Although not as bad as $#*! My Dad Says or Whitney, Work It suffers from all the same problems that most sitcoms do being that all jokes are unfunny, clichéd and at least two decades too late. The only thing that redeems this horrible and offensive offering is the fact that you actually feel sympathy for the cast… with the exception of Rebecca Mader (Grace Hudson) who played Charlotte on Lost (and she was annoying on that show, as well), and is just so over-the-top in her ridiculousness that you just can’t help but want to keep punching yourself in the face when she’s on-screen.

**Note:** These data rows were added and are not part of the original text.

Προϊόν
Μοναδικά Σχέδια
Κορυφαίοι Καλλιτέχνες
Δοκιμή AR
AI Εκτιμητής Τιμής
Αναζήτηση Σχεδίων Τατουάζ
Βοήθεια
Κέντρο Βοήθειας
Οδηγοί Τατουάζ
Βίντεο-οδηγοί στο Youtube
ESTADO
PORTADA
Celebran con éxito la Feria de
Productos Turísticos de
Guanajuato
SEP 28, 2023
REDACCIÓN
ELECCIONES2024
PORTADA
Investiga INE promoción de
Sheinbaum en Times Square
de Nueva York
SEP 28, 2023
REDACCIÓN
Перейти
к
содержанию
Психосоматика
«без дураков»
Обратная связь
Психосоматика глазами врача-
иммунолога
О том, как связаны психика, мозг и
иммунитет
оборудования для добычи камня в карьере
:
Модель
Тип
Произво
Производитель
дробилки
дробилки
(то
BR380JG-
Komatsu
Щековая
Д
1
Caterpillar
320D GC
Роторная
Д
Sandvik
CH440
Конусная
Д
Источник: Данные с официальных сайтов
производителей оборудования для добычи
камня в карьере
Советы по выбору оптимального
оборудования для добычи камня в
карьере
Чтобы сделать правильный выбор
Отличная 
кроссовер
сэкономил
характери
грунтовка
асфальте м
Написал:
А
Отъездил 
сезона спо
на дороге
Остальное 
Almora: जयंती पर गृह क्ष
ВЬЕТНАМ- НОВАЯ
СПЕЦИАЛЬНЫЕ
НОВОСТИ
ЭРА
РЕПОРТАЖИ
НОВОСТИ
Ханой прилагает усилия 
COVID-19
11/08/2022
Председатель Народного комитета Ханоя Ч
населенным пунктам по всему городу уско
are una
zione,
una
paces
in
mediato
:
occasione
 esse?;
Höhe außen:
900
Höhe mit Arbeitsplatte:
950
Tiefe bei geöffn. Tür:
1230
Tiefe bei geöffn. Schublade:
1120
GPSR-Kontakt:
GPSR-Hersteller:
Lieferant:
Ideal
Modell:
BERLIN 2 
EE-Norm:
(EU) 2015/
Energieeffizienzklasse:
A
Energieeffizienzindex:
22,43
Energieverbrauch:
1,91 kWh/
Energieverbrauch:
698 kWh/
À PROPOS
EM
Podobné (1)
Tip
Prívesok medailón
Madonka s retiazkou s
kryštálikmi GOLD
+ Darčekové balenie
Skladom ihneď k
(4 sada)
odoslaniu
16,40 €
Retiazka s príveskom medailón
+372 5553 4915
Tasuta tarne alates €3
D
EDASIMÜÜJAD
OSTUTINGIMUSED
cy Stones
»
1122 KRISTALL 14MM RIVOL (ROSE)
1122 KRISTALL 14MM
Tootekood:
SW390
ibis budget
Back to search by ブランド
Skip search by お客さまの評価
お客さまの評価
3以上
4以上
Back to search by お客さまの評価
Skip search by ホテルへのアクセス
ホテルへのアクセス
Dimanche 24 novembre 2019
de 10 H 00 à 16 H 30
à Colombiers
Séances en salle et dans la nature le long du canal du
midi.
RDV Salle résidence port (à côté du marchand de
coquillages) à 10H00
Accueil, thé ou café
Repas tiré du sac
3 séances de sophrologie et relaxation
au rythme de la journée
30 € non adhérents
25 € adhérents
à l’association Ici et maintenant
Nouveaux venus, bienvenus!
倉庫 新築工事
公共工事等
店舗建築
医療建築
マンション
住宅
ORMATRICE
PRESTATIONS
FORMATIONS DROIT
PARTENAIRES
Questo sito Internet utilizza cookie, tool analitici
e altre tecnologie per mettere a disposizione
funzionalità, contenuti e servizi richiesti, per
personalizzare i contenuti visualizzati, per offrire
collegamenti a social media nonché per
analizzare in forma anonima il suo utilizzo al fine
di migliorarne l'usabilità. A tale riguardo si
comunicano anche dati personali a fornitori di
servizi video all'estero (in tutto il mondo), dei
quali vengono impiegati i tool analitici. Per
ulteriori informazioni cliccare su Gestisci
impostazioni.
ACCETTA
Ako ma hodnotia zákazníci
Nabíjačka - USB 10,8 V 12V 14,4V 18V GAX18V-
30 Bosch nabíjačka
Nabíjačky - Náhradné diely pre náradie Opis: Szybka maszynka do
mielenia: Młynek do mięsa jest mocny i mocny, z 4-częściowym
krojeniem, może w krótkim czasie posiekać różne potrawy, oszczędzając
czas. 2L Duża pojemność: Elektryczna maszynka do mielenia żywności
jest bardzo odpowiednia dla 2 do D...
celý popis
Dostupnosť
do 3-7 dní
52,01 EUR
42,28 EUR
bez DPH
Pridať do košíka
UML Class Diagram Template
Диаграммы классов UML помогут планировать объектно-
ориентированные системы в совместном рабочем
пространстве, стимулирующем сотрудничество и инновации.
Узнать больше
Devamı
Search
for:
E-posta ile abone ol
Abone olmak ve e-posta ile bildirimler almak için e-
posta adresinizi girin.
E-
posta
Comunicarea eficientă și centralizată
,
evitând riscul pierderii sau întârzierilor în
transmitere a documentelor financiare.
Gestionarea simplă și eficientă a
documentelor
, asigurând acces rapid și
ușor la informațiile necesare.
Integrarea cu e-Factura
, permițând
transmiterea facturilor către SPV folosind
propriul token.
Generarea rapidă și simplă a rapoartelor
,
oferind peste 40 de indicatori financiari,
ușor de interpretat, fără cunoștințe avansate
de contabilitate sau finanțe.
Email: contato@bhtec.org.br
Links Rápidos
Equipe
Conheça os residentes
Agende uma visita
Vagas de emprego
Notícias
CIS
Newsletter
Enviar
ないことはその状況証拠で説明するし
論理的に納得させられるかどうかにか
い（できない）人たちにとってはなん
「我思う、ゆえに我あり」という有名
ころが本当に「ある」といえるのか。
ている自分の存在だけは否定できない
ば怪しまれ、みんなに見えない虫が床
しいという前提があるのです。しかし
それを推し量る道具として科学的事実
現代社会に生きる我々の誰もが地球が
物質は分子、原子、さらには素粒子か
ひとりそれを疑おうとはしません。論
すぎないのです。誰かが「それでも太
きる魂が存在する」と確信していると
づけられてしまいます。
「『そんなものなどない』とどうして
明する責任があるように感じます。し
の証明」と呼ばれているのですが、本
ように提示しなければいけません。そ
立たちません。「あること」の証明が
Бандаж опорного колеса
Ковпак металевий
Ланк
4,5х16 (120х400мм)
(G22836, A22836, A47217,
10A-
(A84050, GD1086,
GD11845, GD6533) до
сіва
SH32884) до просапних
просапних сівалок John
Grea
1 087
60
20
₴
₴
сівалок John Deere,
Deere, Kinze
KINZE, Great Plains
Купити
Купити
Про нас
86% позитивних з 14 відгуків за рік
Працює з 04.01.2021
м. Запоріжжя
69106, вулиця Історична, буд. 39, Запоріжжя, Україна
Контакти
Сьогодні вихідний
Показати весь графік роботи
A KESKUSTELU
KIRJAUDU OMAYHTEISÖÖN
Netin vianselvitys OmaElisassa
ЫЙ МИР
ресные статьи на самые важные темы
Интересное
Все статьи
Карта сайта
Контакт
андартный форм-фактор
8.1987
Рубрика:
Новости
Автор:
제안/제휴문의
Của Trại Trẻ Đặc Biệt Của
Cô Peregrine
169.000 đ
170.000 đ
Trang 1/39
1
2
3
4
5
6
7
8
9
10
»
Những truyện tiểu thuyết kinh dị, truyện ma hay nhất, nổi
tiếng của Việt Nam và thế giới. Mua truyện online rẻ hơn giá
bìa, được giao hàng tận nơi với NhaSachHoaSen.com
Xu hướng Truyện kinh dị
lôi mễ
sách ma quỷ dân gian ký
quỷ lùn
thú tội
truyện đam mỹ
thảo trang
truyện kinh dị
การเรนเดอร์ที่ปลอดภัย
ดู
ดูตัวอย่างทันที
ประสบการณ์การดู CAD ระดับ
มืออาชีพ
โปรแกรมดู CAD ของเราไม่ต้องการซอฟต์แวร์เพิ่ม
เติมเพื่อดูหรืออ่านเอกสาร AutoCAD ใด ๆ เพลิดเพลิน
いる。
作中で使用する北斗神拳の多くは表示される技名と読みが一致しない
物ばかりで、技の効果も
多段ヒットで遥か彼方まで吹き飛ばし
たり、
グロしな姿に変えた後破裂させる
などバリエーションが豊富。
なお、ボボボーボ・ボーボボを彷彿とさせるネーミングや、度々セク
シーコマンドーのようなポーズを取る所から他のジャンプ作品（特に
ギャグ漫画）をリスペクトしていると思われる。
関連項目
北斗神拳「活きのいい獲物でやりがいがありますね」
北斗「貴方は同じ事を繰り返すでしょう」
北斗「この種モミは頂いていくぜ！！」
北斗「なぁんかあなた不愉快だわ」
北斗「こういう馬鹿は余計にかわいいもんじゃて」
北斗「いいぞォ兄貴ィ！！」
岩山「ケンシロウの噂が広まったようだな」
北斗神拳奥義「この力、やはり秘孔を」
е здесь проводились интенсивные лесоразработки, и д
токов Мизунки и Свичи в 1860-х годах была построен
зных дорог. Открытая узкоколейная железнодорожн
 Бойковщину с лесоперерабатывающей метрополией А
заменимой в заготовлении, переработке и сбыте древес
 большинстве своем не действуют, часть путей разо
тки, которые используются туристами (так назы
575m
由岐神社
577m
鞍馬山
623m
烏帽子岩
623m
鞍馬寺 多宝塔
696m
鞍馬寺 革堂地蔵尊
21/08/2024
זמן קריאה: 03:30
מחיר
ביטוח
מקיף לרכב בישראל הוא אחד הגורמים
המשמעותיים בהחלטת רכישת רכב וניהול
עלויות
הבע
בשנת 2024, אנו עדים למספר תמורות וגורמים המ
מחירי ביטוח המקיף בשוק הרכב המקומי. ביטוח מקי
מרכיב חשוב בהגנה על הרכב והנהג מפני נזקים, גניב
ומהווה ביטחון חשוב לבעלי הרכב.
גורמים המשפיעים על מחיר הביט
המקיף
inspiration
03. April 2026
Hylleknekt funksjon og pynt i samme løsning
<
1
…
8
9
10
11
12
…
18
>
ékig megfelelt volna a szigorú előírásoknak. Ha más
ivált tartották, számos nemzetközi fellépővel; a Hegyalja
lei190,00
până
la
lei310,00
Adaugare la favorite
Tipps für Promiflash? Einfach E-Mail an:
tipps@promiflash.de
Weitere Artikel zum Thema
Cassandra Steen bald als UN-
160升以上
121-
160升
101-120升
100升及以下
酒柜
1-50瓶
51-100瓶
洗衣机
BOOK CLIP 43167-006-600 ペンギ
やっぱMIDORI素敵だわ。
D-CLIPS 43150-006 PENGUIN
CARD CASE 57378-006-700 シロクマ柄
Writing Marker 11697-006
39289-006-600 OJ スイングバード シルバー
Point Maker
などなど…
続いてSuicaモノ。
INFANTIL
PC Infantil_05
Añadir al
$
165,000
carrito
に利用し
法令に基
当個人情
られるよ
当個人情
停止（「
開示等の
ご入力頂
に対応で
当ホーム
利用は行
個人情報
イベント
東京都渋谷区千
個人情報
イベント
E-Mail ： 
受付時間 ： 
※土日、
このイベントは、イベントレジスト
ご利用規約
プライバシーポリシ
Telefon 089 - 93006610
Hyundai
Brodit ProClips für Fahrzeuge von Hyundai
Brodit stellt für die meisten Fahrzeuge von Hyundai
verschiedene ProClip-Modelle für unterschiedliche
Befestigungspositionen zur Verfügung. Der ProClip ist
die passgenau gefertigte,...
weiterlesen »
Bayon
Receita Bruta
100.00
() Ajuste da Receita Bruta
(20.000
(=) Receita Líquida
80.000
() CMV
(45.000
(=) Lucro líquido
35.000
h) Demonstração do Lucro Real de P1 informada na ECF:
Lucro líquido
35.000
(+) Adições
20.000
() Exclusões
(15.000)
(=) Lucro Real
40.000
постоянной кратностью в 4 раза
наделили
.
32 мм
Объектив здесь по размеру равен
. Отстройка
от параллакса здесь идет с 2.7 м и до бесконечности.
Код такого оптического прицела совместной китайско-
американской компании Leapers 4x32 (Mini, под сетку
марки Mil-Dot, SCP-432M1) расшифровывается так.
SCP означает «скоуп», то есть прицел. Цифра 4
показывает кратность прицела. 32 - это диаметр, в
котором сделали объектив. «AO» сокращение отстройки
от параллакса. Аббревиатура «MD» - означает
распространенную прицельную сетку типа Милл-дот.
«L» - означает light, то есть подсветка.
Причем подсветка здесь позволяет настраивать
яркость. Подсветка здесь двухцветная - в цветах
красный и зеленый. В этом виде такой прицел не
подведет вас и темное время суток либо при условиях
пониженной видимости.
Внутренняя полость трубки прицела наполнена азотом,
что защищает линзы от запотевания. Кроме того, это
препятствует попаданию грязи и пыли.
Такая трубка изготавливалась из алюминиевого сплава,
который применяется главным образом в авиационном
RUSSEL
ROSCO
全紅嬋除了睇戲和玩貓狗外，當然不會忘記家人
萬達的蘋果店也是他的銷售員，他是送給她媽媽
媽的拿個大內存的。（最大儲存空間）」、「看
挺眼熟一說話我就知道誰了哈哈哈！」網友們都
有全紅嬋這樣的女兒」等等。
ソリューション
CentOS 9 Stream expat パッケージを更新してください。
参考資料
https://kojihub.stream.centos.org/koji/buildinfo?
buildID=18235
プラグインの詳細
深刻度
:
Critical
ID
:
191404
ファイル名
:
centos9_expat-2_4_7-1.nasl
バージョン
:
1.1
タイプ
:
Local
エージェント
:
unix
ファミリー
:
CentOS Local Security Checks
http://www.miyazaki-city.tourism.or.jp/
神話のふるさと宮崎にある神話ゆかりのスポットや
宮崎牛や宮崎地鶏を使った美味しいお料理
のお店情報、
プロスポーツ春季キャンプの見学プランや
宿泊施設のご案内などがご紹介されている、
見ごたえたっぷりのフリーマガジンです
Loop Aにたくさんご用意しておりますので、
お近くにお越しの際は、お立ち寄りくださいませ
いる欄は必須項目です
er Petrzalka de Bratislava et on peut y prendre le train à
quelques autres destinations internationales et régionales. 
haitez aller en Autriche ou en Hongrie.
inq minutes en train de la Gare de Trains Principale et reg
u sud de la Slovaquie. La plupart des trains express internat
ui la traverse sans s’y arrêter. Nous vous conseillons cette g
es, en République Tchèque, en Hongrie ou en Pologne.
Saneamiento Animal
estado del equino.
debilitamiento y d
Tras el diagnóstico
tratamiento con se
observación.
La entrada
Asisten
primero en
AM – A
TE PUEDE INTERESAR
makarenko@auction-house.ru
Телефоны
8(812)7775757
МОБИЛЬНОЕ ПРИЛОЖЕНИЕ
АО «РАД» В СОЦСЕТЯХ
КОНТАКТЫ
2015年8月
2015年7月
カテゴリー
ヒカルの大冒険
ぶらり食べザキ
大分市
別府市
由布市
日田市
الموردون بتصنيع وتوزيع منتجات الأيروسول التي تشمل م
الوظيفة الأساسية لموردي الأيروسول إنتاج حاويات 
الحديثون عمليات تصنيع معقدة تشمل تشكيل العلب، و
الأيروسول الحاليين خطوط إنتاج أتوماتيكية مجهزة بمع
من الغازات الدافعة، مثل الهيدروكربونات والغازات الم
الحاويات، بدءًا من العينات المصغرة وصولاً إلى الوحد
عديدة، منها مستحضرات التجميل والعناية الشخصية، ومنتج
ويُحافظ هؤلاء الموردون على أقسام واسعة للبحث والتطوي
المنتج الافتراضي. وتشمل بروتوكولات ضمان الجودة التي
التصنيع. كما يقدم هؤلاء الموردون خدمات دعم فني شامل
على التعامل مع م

Seriously, though, as far as the rest of the cast is concerned, they do fine considering the horrible material they’ve been given to work with and you get a sense that they feel just as bad about having to make us watch this as we do about having to. It’s like they were given one script to look at before they were cast and then were given a completely different script after they signed-on and showed up to the first table-read and in unison, all said “What the Hell is this?”… everyone except, of course, Rebecca Mader who seems to revel in the role of Cruella De Ville: Office Bitch. She’s seriously bringing a level of Shakespearean melodrama that puts Shatner’s James T. Kirk to shame… for this.
If you must, you can watch new episodes of Work It, here… until it’s inevitably canceled.